= Preguntas por responder =
a – Por favor, transcribe del texto sobre Irán y Estados Unidos todo lo que va desde "Tras el fracaso" hasta "estrecho de Ormuz.".
b – Responde con base en el texto sobre Irán y Estados Unidos:
(i) ¿Qué tres países insisten en reconstruir un canal de negociación entre Estados Unidos e Irán?
(ii) ¿Qué exigió siempre Donald Trump a Irán?
(iii) ¿Qué dos lugares podrían acoger la nueva ronda de diálogo?

Tras el fracaso diplomático en Islamabad, Turquía, Pakistán y Omán plantearon a Washington y Teherán la necesidad de recuperar las conversaciones ante la crisis económica global que causa la guerra en Medio Oriente
La insistencia diplomática de Pakistán, Turquía y Omán para reconstruir un canal de negociación entre Estados Unidos e Irán empieza a exhibir ciertos resultados, pese al doble bloqueo que Washington y Teherán protagonizan en el estrecho de Ormuz.
Donald Trump siempre exigió que Irán desmantele su proyecto nuclear, ante la permanente negativa de Mojtaba Khamenei.Y al final, esas profundas diferencias entre el presidente de Estados Unidos y el líder religioso iraní implosionaron la negociación convocada por Pakistán.
El bloqueo doble en Ormuz causa costos económicos y políticos para Estados Unidos e Irán, ya que la administración republicana es cuestionada por el aumento del combustible y los productos básicos de la canasta familiar, mientras que el régimen chiíta perdió un modelo de financiación que asfixia su débil economía.En este contexto, Estados Unidos e Irán retomaron conversaciones indirectas -a través de Turquía, Oman y Pakistán- para definir una nueva ronda de diálogo que podría tener como escenario Islamabad o la embajada de Oman en Ginebra (Suiza).
Pero antes de fijar la locación y los nombres de los negociadores, Washington y Teherán deben acordar una hoja de ruta que evite un nuevo fracaso diplomático.

= Extracto de datos =
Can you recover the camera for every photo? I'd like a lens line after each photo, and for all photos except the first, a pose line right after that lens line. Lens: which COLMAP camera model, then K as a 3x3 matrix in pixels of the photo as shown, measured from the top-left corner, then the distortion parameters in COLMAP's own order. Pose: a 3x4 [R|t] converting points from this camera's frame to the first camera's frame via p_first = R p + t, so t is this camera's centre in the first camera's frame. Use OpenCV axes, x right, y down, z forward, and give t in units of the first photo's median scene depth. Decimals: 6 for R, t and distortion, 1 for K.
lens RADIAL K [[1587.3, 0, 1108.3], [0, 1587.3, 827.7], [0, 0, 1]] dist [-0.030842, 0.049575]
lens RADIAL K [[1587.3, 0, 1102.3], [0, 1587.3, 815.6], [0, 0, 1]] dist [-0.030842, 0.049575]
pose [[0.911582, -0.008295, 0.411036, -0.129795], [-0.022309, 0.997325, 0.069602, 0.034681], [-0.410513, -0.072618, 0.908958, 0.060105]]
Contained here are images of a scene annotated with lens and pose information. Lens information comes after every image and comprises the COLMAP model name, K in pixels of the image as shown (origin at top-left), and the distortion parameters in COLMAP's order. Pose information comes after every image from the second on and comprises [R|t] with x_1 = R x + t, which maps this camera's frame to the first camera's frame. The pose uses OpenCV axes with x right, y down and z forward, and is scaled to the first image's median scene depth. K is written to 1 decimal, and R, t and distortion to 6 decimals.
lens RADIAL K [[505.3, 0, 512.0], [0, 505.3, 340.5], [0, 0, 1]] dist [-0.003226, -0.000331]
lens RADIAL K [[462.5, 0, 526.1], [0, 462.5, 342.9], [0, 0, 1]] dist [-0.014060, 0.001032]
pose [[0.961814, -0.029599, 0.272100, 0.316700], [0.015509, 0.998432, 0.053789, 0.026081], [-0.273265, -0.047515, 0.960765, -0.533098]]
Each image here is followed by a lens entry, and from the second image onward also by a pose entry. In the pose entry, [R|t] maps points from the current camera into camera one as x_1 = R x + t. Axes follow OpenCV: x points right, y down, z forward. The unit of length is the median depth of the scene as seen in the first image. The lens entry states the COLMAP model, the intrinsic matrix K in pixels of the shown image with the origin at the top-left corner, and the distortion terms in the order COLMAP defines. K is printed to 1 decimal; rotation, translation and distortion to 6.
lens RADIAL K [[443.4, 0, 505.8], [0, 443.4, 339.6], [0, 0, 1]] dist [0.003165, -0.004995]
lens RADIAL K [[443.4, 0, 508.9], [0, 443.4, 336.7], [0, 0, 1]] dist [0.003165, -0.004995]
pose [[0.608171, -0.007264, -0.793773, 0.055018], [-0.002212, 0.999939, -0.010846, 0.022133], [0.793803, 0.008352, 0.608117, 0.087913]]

= Respuestas del ejercicio =
a –
Tras el fracaso diplomático en Islamabad, Turquía, Pakistán y Omán plantearon a Washington y Teherán la necesidad de recuperar las conversaciones ante la crisis económica global que causa la guerra en Medio Oriente
La insistencia diplomática de Pakistán, Turquía y Omán para reconstruir un canal de negociación entre Estados Unidos e Irán empieza a exhibir ciertos resultados, pese al doble bloqueo que Washington y Teherán protagonizan en el estrecho de Ormuz.

b –
(i) Pakistán, Turquía y Omán.
(ii) Que desmantelara su proyecto nuclear.
(iii) Islamabad o la embajada de Omán en Ginebra (Suiza).